Zafar Rizvi — Chief Executive Officer

Let me say that, I was in a meeting, we have meeting with agriculture secretary [Indecipherable], I think this Monday. Yes, last week Monday and he announced there $100 million for E15 structure bill and other things. So certainly we have seen some of those in own growers, states like Iowa, Nebraska, even some part of Illinois, even Indiana, we have seen more and more people offering E15 and Iowa is also offering more tax credit and even Illinois is offering more tax credit to have — encourage E15 pumps more. And it’s certainly helping us lift some this year as it continue. Unless this E15 is available all year round then it becomes difficult. But if it’s all year around and certainly it will grow more. And with this $100 million of which the agriculture secretary announced it’s going to help us also.

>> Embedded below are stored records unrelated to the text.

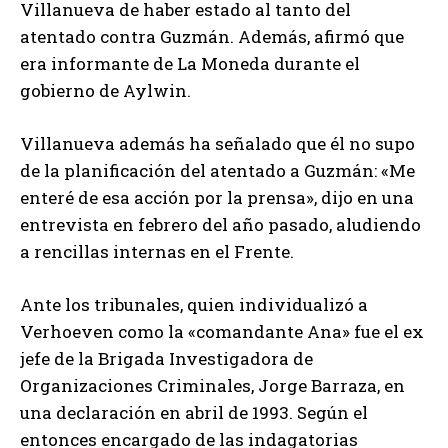
Villanueva de haber estado al tanto del
atentado contra Guzmán. Además, afirmó que
era informante de La Moneda durante el
gobierno de Aylwin.
Villanueva además ha señalado que él no supo
de la planificación del atentado a Guzmán: «Me
enteré de esa acción por la prensa», dijo en una
entrevista en febrero del año pasado, aludiendo
a rencillas internas en el Frente.
Ante los tribunales, quien individualizó a
Verhoeven como la «comandante Ana» fue el ex
jefe de la Brigada Investigadora de
Organizaciones Criminales, Jorge Barraza, en
una declaración en abril de 1993. Según el
entonces encargado de las indagatorias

Chris Sakai — Singular Research — Analyst

Okay. Thanks.

Stuart A. Rose — Executive Chairman of the Board

Thank you.

Operator

And there are no further questions on the phone lines at this time. I’ll turn the presentation back to the speakers.

Stuart A. Rose — Executive Chairman of the Board

Okay. Thank you. We’d like to thank everyone for listening and we’ll talk to you again the end of this — we’ll report the end of this quarter. Thank you very much. Bye.